──────── 元の文章

多くの資産クラスで資金流出
2019年2月の日本籍追加型株式投信(ETFを除く)の推計資金流出入をみると、多くの資産クラスで資金流出があった【図表1】。特に外国株式と外国債券の資金流出が1,000億円を超え、投信全体でみると3,000億円に迫る資金流出があった。国内債券、国内REIT、バランス型には資金流入があったが、国内債券と国内REITは流入金額が100億円以下と小規模であった。また、バランス型には毎月分配型(【図表2】青太字)を中心に300億円を超える資金流入があったが、1月の600億円から大きく鈍化した。
外国株式から1,000億円を超える資金流出があったのは、2012年10月以来のことである。一部の外国株式ファンド(【図表2】赤太字)には資金流入があったが、その一方でAI関連ファンドを中心にハイテク系のテーマ株ファンドから900億円以上の資金流出があった。また、新興国株式ファンドからも300億円を超える資金流出があり、外国株式全体で流出金額は1,000億円を超えた。また、外国債券は、引き続き毎月分配型を中心に1,100億円の資金流出があった。
国内株式は様子見の投資家が多かった
国内株式は、流出金額自体は230億円と小額であったが、資金流入から資金流出に転じた。インデックス・ファンドが1月160億円の資金流入から2月200億円程度の資金流出に転じた影響が大きかった。また、中小型株ファンドも資金流入が鈍化した。
日次のインデックス・ファンドの資金動向をみると、従前どおり逆張り投資の傾向がみられたが、動く資金は小額であった【図表3】。2月上旬は株価の方向感の乏しかったこともあり、日々の資金流出入が10億円以内に納まっており、大きな資金の動きがなかった。中旬以降は大きく下落した翌営業日の12日と18日にまとまった資金流入があったが、それでも両日とも50億円に届かなかった。また資金流出も日経平均株価が21,000円台を回復した翌営業日の14日が最大であったが流出金額は70億円程度であった。下旬も日経平均株価が一時21,500円に乗せるなど株価は堅調であったが、資金流出傾向はあったものの小規模であった。2月はインデックス・ファンドの動向をみる限り、株価は上昇したが、売りも買いもせずに様子見をする投資家が多かったことが示唆される。

────────────────
──────── 記録

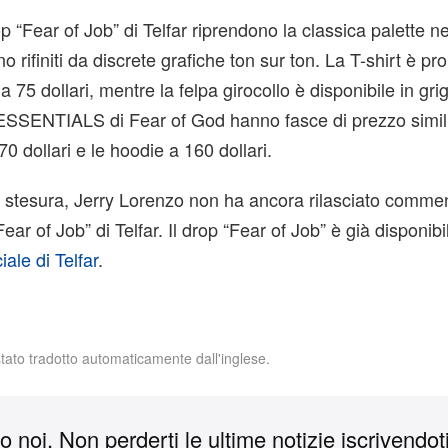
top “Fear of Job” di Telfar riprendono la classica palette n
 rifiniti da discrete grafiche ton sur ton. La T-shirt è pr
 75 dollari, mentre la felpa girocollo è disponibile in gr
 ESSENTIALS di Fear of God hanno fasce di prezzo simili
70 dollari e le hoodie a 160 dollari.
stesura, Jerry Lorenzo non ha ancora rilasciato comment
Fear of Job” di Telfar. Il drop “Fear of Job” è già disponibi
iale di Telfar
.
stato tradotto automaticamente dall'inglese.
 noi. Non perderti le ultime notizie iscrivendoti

────────────────
──────── 記録

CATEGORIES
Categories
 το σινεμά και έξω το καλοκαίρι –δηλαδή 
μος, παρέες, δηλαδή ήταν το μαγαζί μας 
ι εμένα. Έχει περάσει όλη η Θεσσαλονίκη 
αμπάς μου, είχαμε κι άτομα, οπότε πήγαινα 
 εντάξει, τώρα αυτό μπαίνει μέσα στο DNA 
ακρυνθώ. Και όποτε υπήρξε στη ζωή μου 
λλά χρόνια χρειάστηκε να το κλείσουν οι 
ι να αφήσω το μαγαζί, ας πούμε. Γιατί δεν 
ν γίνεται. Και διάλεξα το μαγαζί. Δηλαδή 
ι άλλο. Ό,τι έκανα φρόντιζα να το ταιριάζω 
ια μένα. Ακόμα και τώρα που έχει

────────────────

> **課題の内容**
投資信託の資金の動きについての文章から、「日次のインデックス・ファンド」から「が多かったことが示唆される。」までをすべて一字も変えずに出力してください。 記録はこの作業にはまったく関係ありません。

> **出力結果**
日次のインデックス・ファンドの資金動向をみると、従前どおり逆張り投資の傾向がみられたが、動く資金は小額であった【図表3】。2月上旬は株価の方向感の乏しかったこともあり、日々の資金流出入が10億円以内に納まっており、大きな資金の動きがなかった。中旬以降は大きく下落した翌営業日の12日と18日にまとまった資金流入があったが、それでも両日とも50億円に届かなかった。また資金流出も日経平均株価が21,000円台を回復した翌営業日の14日が最大であったが流出金額は70億円程度であった。下旬も日経平均株価が一時21,500円に乗せるなど株価は堅調であったが、資金流出傾向はあったものの小規模であった。2月はインデックス・ファンドの動向をみる限り、株価は上昇したが、売りも買いもせずに様子見をする投資家が多かったことが示唆される。